Like any such survey, this report makes certain assumptions about future policy and other developments. Certainly a big test for the country in realising this ambition will be around the rule of law and transparency. Rewind now to December and the release of another survey, Transparency International’s Corruption Perceptions Index 2011. This latest edition places Philippines at number 128 of 183 countries (where 183 is worst). That shows a job of work to be done, but it also shows an improvement on the year before, when the Philippines came in at 134 out of 178. Again, it’s not a huge step, but it’s the right direction of travel, and encouraging for the administration of President Aquino, which has made the fight against corruption a central plank of its policy platform.
It’s encouraging for me too. Corruption is a major deterrent to foreign businesses, and needs tackling if more companies are to come to the Philippines. The British Embassy in Manila has undertaken a number of initiatives to support transparency and anti-corruption. Our last high-level visitor of 2011 was Richard Alderman, head of the UK’s Serious Fraud Office, and our first visitor of 2012 – last week – was Judge Michael Hopmeier, a leading international authority on the law of asset recovery and other anti-corruption issues.
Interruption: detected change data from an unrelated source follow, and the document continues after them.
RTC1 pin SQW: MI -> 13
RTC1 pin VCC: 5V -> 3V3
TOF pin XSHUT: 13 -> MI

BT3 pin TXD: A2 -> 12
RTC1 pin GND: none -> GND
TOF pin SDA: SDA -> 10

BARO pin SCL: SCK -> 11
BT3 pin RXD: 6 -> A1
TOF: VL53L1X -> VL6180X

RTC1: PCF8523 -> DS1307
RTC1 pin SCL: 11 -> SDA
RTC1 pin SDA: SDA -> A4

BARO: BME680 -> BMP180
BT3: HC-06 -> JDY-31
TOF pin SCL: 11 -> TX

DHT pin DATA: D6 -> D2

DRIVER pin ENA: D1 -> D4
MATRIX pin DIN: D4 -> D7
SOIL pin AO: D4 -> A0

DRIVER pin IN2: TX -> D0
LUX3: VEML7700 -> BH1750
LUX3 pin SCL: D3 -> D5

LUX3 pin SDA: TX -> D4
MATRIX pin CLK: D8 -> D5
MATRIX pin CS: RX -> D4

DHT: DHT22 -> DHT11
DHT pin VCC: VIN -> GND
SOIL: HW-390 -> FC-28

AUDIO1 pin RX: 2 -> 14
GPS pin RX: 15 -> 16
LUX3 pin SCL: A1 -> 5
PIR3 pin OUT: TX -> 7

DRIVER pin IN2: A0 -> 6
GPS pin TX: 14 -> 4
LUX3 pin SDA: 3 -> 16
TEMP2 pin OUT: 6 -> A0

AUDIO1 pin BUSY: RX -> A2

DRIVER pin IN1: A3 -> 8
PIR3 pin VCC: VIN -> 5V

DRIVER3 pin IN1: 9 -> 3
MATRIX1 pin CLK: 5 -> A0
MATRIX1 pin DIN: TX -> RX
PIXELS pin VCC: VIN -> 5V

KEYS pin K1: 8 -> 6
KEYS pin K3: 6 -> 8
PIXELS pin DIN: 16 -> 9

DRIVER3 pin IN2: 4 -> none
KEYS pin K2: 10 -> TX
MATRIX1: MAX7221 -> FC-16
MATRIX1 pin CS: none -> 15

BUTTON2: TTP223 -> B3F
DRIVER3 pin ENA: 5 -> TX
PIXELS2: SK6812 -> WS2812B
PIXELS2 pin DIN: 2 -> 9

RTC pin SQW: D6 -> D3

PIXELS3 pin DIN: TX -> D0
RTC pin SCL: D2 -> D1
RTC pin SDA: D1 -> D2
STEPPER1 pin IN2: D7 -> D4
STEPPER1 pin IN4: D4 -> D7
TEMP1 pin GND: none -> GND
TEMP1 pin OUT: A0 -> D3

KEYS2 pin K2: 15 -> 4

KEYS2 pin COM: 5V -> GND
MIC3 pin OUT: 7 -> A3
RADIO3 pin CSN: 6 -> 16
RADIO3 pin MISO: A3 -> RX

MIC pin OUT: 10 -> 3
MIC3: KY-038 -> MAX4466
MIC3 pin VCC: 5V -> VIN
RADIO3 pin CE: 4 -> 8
At the invitation of the Presidential Commission on Good Government he delivered the Haydee Yorac commemorative lecture, focusing on British law and practice, from the tough 2010 Bribery Act to practical examples of cases involving asset recovery. Both Richard Alderman and Michael Hopmeier had valuable discussions with a wide range of leading figures from the judicial and law enforcement worlds. In both cases, a clear message was that international co-operation is central to tackling corruption and financial crime. The Embassy looks forward to building on their discussions as a basis for further co-operation in the year ahead. It will be a small but significant contribution to helping make a reality of the Philippines’ huge growth potential.